What you have to do
Write out every one of the records below word for word, changing nothing.
==== Exercise materials
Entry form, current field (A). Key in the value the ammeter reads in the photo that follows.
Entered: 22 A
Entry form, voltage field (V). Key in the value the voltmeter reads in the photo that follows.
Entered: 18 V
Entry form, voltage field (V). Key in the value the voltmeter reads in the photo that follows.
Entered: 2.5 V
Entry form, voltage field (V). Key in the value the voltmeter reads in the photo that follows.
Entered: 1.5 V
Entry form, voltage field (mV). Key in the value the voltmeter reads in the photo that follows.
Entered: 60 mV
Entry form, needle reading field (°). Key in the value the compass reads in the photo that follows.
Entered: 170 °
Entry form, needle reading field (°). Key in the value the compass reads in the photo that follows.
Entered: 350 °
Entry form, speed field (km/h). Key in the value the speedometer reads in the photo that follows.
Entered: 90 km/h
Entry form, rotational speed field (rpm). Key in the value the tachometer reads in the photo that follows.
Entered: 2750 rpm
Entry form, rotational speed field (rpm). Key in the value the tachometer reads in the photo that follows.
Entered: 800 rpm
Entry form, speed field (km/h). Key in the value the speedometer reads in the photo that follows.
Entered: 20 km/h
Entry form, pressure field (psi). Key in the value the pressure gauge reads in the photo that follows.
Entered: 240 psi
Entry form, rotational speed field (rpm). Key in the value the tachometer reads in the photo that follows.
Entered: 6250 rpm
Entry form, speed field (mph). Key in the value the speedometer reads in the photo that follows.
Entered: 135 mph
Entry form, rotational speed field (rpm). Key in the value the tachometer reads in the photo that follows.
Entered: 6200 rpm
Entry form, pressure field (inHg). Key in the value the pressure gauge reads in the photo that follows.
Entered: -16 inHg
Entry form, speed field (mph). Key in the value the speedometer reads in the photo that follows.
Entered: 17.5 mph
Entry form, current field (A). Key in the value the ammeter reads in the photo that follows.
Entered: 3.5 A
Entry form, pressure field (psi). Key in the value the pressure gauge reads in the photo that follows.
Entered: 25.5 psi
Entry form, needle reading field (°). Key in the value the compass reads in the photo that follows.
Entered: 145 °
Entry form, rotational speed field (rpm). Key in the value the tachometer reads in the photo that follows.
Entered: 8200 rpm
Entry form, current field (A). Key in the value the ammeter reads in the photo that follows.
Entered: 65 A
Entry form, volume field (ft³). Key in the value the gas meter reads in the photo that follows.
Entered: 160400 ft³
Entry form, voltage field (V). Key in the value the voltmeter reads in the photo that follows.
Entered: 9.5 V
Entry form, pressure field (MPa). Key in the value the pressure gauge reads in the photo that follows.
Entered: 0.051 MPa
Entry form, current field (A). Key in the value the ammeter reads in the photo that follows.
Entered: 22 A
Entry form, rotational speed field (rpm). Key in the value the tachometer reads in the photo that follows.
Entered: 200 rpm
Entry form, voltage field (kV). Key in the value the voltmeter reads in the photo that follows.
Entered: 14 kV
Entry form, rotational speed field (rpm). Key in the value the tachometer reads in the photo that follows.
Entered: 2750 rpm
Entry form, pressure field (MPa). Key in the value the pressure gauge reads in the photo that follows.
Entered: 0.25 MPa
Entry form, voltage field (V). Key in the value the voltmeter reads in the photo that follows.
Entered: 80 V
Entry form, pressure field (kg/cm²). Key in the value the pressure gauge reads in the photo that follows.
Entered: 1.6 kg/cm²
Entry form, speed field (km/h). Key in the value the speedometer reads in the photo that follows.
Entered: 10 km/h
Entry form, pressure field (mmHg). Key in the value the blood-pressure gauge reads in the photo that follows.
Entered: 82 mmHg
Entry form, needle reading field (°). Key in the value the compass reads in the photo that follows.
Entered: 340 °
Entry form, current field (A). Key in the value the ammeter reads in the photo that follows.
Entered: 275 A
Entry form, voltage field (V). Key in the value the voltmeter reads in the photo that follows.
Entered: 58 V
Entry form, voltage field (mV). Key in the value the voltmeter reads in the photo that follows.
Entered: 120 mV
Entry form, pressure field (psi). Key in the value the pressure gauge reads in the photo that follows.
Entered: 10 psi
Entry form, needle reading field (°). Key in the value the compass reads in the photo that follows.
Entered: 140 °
========
Reply to the exercise
Entry form, current field (A). Key in the value the ammeter reads in the photo that follows.
Entered: 22 A
Entry form, voltage field (V). Key in the value the voltmeter reads in the photo that follows.
Entered: 18 V
Entry form, voltage field (V). Key in the value the voltmeter reads in the photo that follows.
Entered: 2.5 V
Entry form, voltage field (V). Key in the value the voltmeter reads in the photo that follows.
Entered: 1.5 V
Entry form, voltage field (mV). Key in the value the voltmeter reads in the photo that follows.
Entered: 60 mV
Entry form, needle reading field (°). Key in the value the compass reads in the photo that follows.
Entered: 170 °
Entry form, needle reading field (°). Key in the value the compass reads in the photo that follows.
Entered: 350 °
Entry form, speed field (km/h). Key in the value the speedometer reads in the photo that follows.
Entered: 90 km/h
Entry form, rotational speed field (rpm). Key in the value the tachometer reads in the photo that follows.
Entered: 2750 rpm
Entry form, rotational speed field (rpm). Key in the value the tachometer reads in the photo that follows.
Entered: 800 rpm
Entry form, speed field (km/h). Key in the value the speedometer reads in the photo that follows.
Entered: 20 km/h
Entry form, pressure field (psi). Key in the value the pressure gauge reads in the photo that follows.
Entered: 240 psi
Entry form, rotational speed field (rpm). Key in the value the tachometer reads in the photo that follows.
Entered: 6250 rpm
Entry form, speed field (mph). Key in the value the speedometer reads in the photo that follows.
Entered: 135 mph
Entry form, rotational speed field (rpm). Key in the value the tachometer reads in the photo that follows.
Entered: 6200 rpm
Entry form, pressure field (inHg). Key in the value the pressure gauge reads in the photo that follows.
Entered: -16 inHg
Entry form, speed field (mph). Key in the value the speedometer reads in the photo that follows.
Entered: 17.5 mph
Entry form, current field (A). Key in the value the ammeter reads in the photo that follows.
Entered: 3.5 A
Entry form, pressure field (psi). Key in the value the pressure gauge reads in the photo that follows.
Entered: 25.5 psi
Entry form, needle reading field (°). Key in the value the compass reads in the photo that follows.
Entered: 145 °
Entry form, rotational speed field (rpm). Key in the value the tachometer reads in the photo that follows.
Entered: 8200 rpm
Entry form, current field (A). Key in the value the ammeter reads in the photo that follows.
Entered: 65 A
Entry form, volume field (ft³). Key in the value the gas meter reads in the photo that follows.
Entered: 160400 ft³
Entry form, voltage field (V). Key in the value the voltmeter reads in the photo that follows.
Entered: 9.5 V
Entry form, pressure field (MPa). Key in the value the pressure gauge reads in the photo that follows.
Entered: 0.051 MPa
Entry form, current field (A). Key in the value the ammeter reads in the photo that follows.
Entered: 22 A
Entry form, rotational speed field (rpm). Key in the value the tachometer reads in the photo that follows.
Entered: 200 rpm
Entry form, voltage field (kV). Key in the value the voltmeter reads in the photo that follows.
Entered: 14 kV
Entry form, rotational speed field (rpm). Key in the value the tachometer reads in the photo that follows.
Entered: 2750 rpm
Entry form, pressure field (MPa). Key in the value the pressure gauge reads in the photo that follows.
Entered: 0.25 MPa
Entry form, voltage field (V). Key in the value the voltmeter reads in the photo that follows.
Entered: 80 V
Entry form, pressure field (kg/cm²). Key in the value the pressure gauge reads in the photo that follows.
Entered: 1.6 kg/cm²
Entry form, speed field (km/h). Key in the value the speedometer reads in the photo that follows.
Entered: 10 km/h
Entry form, pressure field (mmHg). Key in the value the blood-pressure gauge reads in the photo that follows.
Entered: 82 mmHg
Entry form, needle reading field (°). Key in the value the compass reads in the photo that follows.
Entered: 340 °
Entry form, current field (A). Key in the value the ammeter reads in the photo that follows.
Entered: 275 A
Entry form, voltage field (V). Key in the value the voltmeter reads in the photo that follows.
Entered: 58 V
Entry form, voltage field (mV). Key in the value the voltmeter reads in the photo that follows.
Entered: 120 mV
Entry form, pressure field (psi). Key in the value the pressure gauge reads in the photo that follows.
Entered: 10 psi
Entry form, needle reading field (°). Key in the value the compass reads in the photo that follows.
Entered: 140 °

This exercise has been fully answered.